The genetic distinctiveness of the Bornean elephant from other mainland Asian elephant subspecies makes natural weight loss pills bee pollen one of the highest priority populations for Asian elephant conservation5.
Identification of species introduction events, pathways and putative source populations has traditionally been accomplished by examining archaeological evidence and recorded dates of first discovery into introduced areas, and increasingly by using genetic analyses of native and introduced populations19. In the present study, we employed both a full-likelihood Bayesian approach (i.e. the MSVAR method) and ABC to compare different approaches and to estimate demographic and historical parameters including founding effective population size and introduction times using microsatellite and mitochondrial data. We more specifically aimed to test competing models of the demographic history of the Bornean elephant. Their limited distribution, enigmatic origins, and critical conservation status suggest that knowledge of their past population demography would be useful for the development of a sound conservation strategy.

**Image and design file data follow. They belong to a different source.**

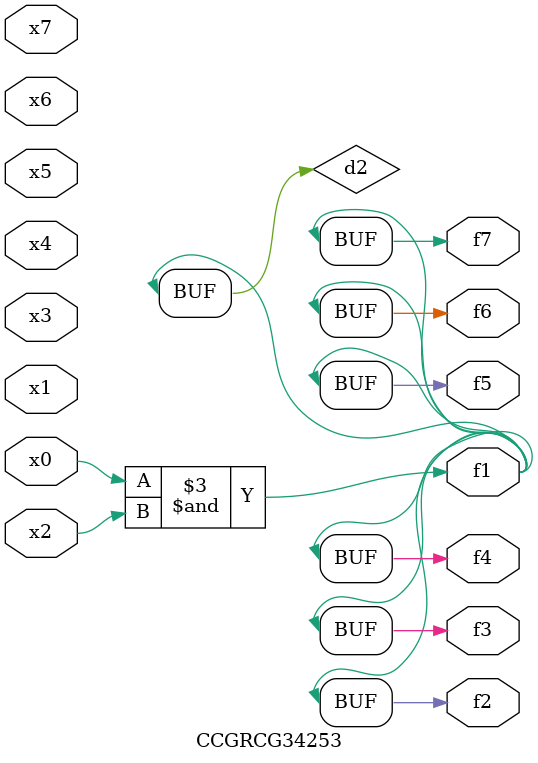
<source format=v>
module CCGRCG34253(
	input x0, x1, x2, x3, x4, x5, x6, x7,
	output f1, f2, f3, f4, f5, f6, f7
);

	wire d1, d2;

	nor (d1, x3, x6);
	and (d2, x0, x2);
	assign f1 = d2;
	assign f2 = d2;
	assign f3 = d2;
	assign f4 = d2;
	assign f5 = d2;
	assign f6 = d2;
	assign f7 = d2;
endmodule

</source>
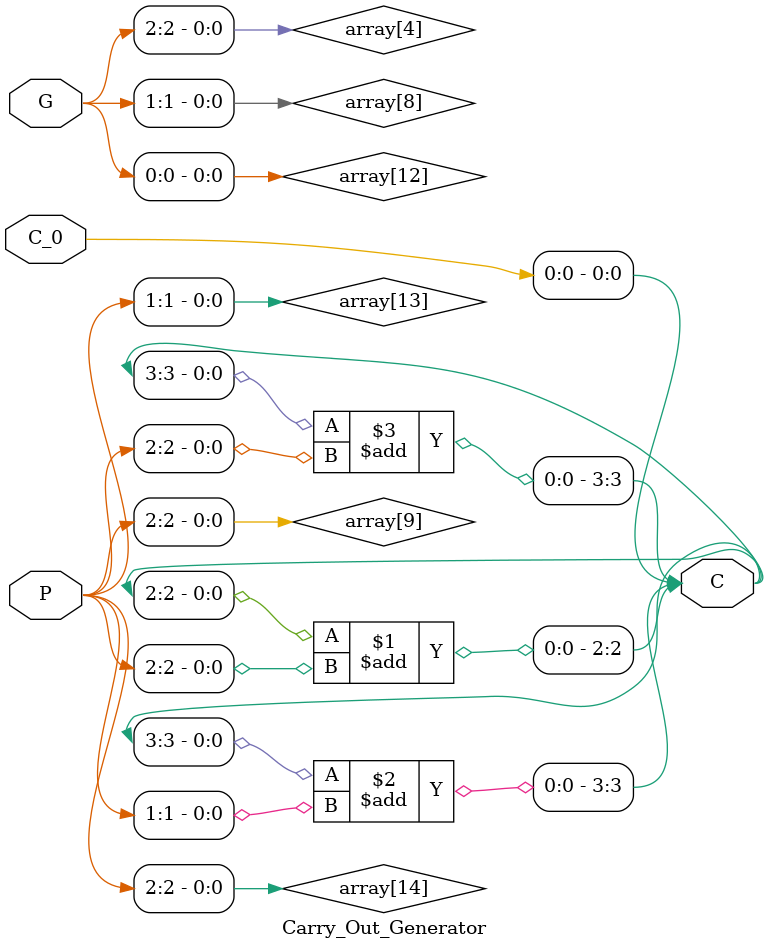
<source format=v>


module Carry_Out_Generator
    #(parameter WIDTH = 4)
    (
    input [WIDTH-1:0] P,
    input [WIDTH-1:0] G,
    input C_0,
    output [WIDTH-1:0] C
    );
    
    wire array[WIDTH-1:0][WIDTH-1:0];
    genvar i, j;
    
    generate
        for (i = 0; i < WIDTH; i = i + 1) begin
            for (j = 0; j < i; j = j + 1) begin
                if ((j == 0) && (i - 1 != WIDTH))
                    assign array[i][0] = G[WIDTH-i-1];
                else if (i - 1 == WIDTH)
                    assign array[i][0] = C_0;
                else
                    assign array[i][j] = P[WIDTH-i+j-1];
            end
        end
    endgenerate
    
    assign C[0] = C_0;
    
    generate
        for (i = 1; i < WIDTH; i = i + 1) begin
            for (j = 1; j < i; j = j + 1) begin
                assign C[i] = C[i] + array[i][j];
            end
        end
    endgenerate
    
endmodule
</source>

We investigated whether the genetic data were consistent with a very recent introduction of E. maximus into Borneo 300 years ago, followed by a large population expansion, as assumed on the basis of historical records. We conducted MSVAR analyses on a data set constructed by resampling 35 individuals randomly, first in the Bornean elephant sample as a whole, and then within each sampled population separately. We found that the genetic data exhibited a signal consistent with a population decline whether we assumed a linear or an exponential model for population size change (Fig. 20. However, in this case, the similarity of the results under two different sampling schemes makes natural weight loss pills bee pollen less likely that the decline signal is an artefact. This is further supported by the similarity of the decline signal detected using the ABC approach under the AC and ACS models (where AC and ACS correspond to Ancient colonization scenarios, without and with population structure, respectively; see below). The estimates of current (median N0) and ancestral population size (median N1) for the pooled data were 833 (90% HPD?=?143/4,766) and 4,820 (90% HPD?=?753/53,154), respectively. Estimates of the time of population contraction showed support for population decline occurring long before the recent introduction of elephants to Borneo (median T?=?57,000 years before present or ?3,800 generations ago). While the estimated 90% HPD limits were broad, ranging between 1,000 and 1,311,000 years, the most recent estimate still predates the alternative hypothesis that suggests an introduction 300 years ago.